My Recommendations from a veteran of formation programs
I began my vocational discernment, as they call it today, when I was in high school, more than 40 years ago, and since I have never been a very social person, the vast majority of men, whose names I know, were fellow seminarians, friars or priests and deacons. I have seen dysfunctional systems everywhere, and because I am not a priest, I have the freedom to speak out about what has and is going wrong.
But here I want to talk about fixing the problem, since the problems are well known in the inner circles of the clergy.
And so, in the mean time, I would urge pastors to restore as much as this medieval formation process as possible in their parishes, a thing which they can do on their own authority in a limited manner.
First, they should explain to the men of their parish in the principle Masses of each year, that in Christ all men are called to dedicate themselves to the salvation of the world. They are not like women, who in Mary already perfectly fulfilled their duties at the Altar of Calvary. They are like the Apostles who fled leaving only Saint John to serve that August Sacrifice. And since all men, married or not, can serve in the roles of porter, acolyte, and lector, all men should have the devotion and loyalty to Christ to make themselves available to serve.
Second, pastors should preach about the dignity of serving Christ at His Altar, and the duty of the Faithful to point out to him men of faith, of all ages 16+, to be invited to this august ministry. He should give them regular classes in the Faith and the liturgy, and establish schedules of service, being as inviting as possible. And he should teach all who serve at Mass to be men of prayer, devotion, self discipline and attentive to the worship of God, not being seen by men. This is not an extra-curricular activity of a parish priest. For it not only redounds to but is the essential means for promoting the salvation of all souls entrusted to him in his parish territory. He cannot succeed on his own, he needs to form an “army” of collaborators.
Third, and most fundamental in this reform is restoring the recognition of the presence of the Divine Father in the lives of all Catholics, especially at Mass. This requires not only a catechetical emphasis on God the Father in all things, but also the restoration of the image of the Eternal Father in the altitude and apex of the Sanctuary, to which all return by facing Him when they pray to Him. It makes no sense and is destructive of respect for all fathers, that a priest with the faithful face some other direction, when praying to the Eternal Father. In this way, the men of the parish will realize that they are not on a stage to please men, but are standing before their eternal and divine Archetype of all manhood and fatherhood, when they participate in the worship of the Father through the Son in the Holy Spirit led by their priest. In this way, the entire and most profound truth of our Holy Religion, of the Redemption of Mankind and of the restoration of the Human Family will become most clear and easily grasped.

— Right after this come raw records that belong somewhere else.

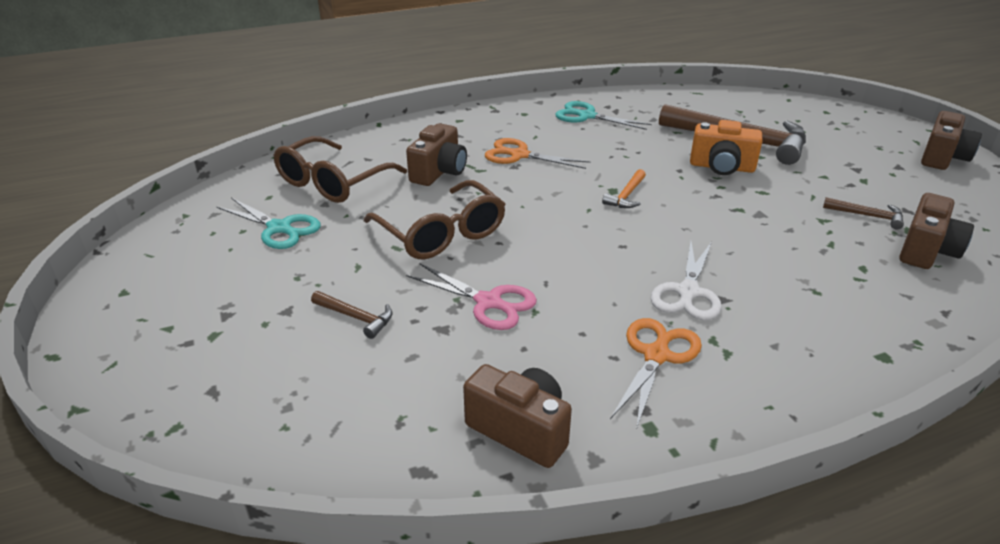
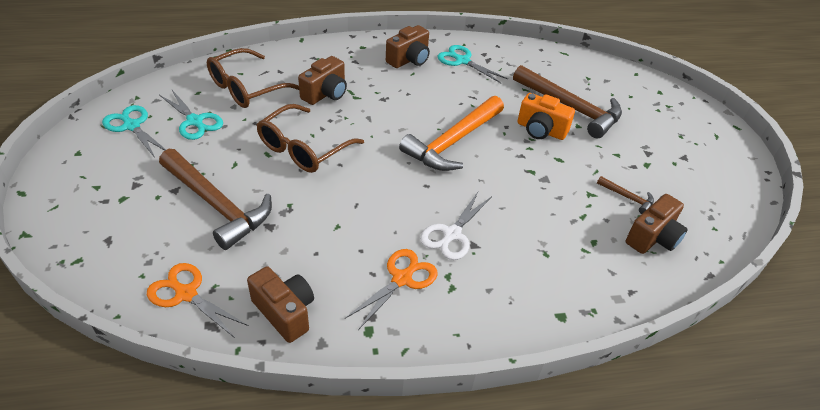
camera: 10 degrees right, 10 degrees up
brown hammer [311,291,393,339] -> brown hammer [159,149,272,250], size x2.31
brown glasses [364,180,506,259] -> brown glasses turned 60 degrees clockwise [256,104,364,173]
pink scissors [406,263,537,330] -> none
orange scissors [485,138,590,169] -> orange scissors moved to [147,263,249,338]
orange hammer [602,169,646,208] -> orange hammer [399,96,504,171], size x2.31
brown camera [921,111,982,170] -> brown camera moved to [386,25,430,68]
none -> turquoise scissors [102,105,166,158]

Fourth, and finally, a promoting of the right kind of devotion to the Blessed Virgin, of the kind that does not make men effeminate but teaches them that sonship to the Virgin means that they should excel in sonship to the Eternal Father, a thing which means sharing in the Cross of Christ and worshipping the Father with the Crucified, alongside their priests at daily mass. That is where Our Lady wants men. She does not want men who cling to the aprons of their mothers, as She never had such a Son.